Le Concerto opus 5 n°6 de Giuseppe Sammartini qui suit, bien qu'impeccablement exécuté par le Parlement, peine à emballer et l'on se dit que les commentaires mitigés échangés à l'entracte auraient été tout autres si cette oeuvre qui ne dérange ni ne passionne avait ouvert le concert. Bien que Sammartini fût l'un des musiciens les plus célèbres de son époque, qu'il fût l'un des créateurs de la symphonie classique, qu'il eut même Christoph Willibald Gluck pour élève, la matière musicale de son concerto brille d'une lumière bien pâle dans le pléthorique corpus instrumental autrement plus inspiré des ancêtres Vivaldi et Corelli.

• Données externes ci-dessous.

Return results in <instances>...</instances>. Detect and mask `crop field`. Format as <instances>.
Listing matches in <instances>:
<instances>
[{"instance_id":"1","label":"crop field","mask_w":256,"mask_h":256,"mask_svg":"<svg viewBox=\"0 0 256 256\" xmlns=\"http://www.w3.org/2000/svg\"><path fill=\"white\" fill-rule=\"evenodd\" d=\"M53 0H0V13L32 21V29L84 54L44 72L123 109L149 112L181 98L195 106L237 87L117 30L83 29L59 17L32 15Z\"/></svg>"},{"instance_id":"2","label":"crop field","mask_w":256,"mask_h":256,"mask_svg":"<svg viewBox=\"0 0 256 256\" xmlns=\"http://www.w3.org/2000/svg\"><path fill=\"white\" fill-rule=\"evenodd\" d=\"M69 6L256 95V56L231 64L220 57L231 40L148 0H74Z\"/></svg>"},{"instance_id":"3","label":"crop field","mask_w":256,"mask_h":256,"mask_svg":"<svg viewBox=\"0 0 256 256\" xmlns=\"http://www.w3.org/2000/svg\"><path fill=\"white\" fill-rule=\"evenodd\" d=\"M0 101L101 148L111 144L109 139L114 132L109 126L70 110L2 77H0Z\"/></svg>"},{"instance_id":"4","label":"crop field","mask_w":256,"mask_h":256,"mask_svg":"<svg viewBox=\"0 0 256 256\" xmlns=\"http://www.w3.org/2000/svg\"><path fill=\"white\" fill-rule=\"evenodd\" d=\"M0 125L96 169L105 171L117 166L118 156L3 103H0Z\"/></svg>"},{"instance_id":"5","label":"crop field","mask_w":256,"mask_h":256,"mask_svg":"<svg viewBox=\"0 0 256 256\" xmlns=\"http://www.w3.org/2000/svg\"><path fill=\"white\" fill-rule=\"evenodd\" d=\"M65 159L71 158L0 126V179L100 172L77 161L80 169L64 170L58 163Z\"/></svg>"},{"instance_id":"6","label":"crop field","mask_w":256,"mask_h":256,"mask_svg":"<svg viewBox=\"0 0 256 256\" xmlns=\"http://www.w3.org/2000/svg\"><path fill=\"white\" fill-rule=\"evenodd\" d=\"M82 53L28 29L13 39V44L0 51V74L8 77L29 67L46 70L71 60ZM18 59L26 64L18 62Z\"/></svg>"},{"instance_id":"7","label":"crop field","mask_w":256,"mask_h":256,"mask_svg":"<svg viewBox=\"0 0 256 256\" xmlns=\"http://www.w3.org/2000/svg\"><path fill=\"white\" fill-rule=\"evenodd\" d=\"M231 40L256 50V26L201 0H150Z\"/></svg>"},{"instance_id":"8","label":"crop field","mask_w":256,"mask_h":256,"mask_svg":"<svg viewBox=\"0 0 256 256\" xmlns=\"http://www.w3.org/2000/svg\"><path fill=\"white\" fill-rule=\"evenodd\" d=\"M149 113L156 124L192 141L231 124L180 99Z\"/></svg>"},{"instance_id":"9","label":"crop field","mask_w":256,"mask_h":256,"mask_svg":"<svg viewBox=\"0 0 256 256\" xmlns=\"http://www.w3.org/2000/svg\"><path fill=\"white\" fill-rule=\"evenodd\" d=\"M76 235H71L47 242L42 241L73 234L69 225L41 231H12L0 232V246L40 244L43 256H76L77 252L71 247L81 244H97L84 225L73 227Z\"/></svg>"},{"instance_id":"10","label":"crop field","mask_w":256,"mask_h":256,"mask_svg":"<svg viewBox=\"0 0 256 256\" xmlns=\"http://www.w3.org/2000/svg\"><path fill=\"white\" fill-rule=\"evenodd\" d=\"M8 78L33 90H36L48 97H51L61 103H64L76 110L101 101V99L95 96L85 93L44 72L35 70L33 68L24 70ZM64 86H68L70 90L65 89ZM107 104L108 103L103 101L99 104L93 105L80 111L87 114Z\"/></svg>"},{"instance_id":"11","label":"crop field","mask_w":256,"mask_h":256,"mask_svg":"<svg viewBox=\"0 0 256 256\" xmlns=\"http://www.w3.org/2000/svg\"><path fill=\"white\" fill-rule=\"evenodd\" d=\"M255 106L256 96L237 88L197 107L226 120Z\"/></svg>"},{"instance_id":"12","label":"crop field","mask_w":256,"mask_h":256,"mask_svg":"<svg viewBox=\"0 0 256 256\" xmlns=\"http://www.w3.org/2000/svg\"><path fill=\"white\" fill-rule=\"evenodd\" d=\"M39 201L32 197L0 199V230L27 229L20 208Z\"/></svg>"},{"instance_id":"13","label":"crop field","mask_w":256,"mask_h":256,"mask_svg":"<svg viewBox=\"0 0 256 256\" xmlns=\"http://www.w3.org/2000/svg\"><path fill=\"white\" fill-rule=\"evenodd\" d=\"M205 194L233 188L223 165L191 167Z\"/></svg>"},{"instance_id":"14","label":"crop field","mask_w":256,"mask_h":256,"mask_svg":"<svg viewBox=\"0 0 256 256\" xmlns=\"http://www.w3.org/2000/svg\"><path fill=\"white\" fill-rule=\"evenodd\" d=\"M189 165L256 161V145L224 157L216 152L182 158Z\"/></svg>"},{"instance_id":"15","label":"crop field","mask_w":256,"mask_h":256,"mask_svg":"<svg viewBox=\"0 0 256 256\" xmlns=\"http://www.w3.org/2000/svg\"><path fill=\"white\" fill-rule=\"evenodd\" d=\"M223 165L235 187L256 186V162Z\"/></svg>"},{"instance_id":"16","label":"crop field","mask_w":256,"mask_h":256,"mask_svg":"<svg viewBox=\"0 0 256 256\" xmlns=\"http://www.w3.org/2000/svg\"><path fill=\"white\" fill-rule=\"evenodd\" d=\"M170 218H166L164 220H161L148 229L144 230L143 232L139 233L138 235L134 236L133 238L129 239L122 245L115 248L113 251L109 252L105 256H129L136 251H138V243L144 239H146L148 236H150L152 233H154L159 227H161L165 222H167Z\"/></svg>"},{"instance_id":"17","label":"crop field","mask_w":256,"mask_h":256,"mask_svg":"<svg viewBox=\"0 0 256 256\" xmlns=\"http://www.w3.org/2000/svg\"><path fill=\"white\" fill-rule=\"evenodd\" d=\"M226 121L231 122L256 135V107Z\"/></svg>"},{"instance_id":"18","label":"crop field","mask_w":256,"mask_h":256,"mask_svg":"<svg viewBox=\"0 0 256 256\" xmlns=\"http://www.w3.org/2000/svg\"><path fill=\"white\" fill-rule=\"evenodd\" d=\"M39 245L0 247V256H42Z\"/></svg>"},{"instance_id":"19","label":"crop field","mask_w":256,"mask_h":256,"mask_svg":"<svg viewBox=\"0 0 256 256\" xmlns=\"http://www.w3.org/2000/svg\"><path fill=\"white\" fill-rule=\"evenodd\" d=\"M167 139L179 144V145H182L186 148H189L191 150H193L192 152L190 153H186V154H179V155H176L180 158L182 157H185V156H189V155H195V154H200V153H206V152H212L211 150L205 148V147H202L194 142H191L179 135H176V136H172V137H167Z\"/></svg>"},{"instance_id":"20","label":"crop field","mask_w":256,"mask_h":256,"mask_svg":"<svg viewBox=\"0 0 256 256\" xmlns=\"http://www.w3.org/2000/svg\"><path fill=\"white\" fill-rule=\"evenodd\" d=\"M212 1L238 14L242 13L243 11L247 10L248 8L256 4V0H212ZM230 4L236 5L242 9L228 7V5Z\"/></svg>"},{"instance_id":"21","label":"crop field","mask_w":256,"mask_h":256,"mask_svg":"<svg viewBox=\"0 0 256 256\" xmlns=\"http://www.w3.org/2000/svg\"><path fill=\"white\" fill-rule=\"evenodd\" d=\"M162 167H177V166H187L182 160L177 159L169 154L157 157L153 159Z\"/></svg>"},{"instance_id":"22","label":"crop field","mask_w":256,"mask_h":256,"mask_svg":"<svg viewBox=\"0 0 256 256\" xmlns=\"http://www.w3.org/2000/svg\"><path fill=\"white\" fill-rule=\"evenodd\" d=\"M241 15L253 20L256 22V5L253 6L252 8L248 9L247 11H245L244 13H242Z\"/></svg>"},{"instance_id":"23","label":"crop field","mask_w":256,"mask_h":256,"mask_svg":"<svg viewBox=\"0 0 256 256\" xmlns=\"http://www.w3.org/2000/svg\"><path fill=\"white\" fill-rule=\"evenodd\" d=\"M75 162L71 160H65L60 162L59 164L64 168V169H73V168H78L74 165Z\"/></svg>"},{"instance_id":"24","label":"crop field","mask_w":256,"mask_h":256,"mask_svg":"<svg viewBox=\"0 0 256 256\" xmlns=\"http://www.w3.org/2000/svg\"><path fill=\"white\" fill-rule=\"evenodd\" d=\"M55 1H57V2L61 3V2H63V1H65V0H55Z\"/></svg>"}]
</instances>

Mais c'est pour le Stabat Mater de Pergolèse que le public s'est déplacé en masse ce soir dans l'immense nef de la Cathédrale Saint-Corentin. Composée en 1736 pour 2 voix féminines (et pas des castrats comme on le croit parfois), c'est là la dernière oeuvre d'un compositeur de 26 ans qui devait s'éteindre 2 mois plus tard. S'appuyant sur le destin brisé du jeune Pergolèse, Thierry Laubat, le Directeur artistique de la manifestation (et par ailleurs lui-même compositeur), a la judicieuse idée de rappeler, combien, en ce difficile début de XXIème siècle, il faut prendre soin des artistes… A l'instar du Requiem de Fauré, et de même durée que ce dernier, le Stabat Mater de Pergolèse a acquis aujourd'hui une célébrité justifiée. On ne se lasse pas de la profondeur inspirée de ce puits de mélancolie. Ni de ses 40 minutes de tubes qui filent à toute allure. L'œuvre convient parfaitement au Parlement de musique en petite formation depuis le début du concert (2 violons, un alto un continuo, ainsi que l'a conçu Pergolèse, le tout dirigé du positif par soi-même.) Justesse des tempi, plutôt allants, gestion recueillie des silences suspendus, des enchaînements. A s'est jointe Guillemette Laurens. Cette magnifique artiste à la voix intacte (science des piani filés, impeccabilité des nombreux grupetti, chaleur constante du timbre) va élever le niveau de la soirée à un degré d'émotion pénétrant. De surcroît délestée de toute velléité de rivalité, Guillemette Laurens couve sa jeune collègue d'une attention de chaque instant, ne l'écrasant jamais du haut de sa propre renommée. Magnifique leçon d'écoute mutuelle des deux chanteuses. Mémorable interprétation. Quand s'éteint l'Amen conclusif des 13 numéros si inspirés de Pergolèse, le triomphe qui est fait à cette exécution dit de belle façon que l'on ne vient pas d'assister à un Stabat Mater de plus, mais à une soirée que l'on n'oubliera pas, dans la nef bleutée subtilement éclairée d'une douce lumière de lune de la Cathédrale Saint-Corentin, au cœur de cette belle ville du bout de la France.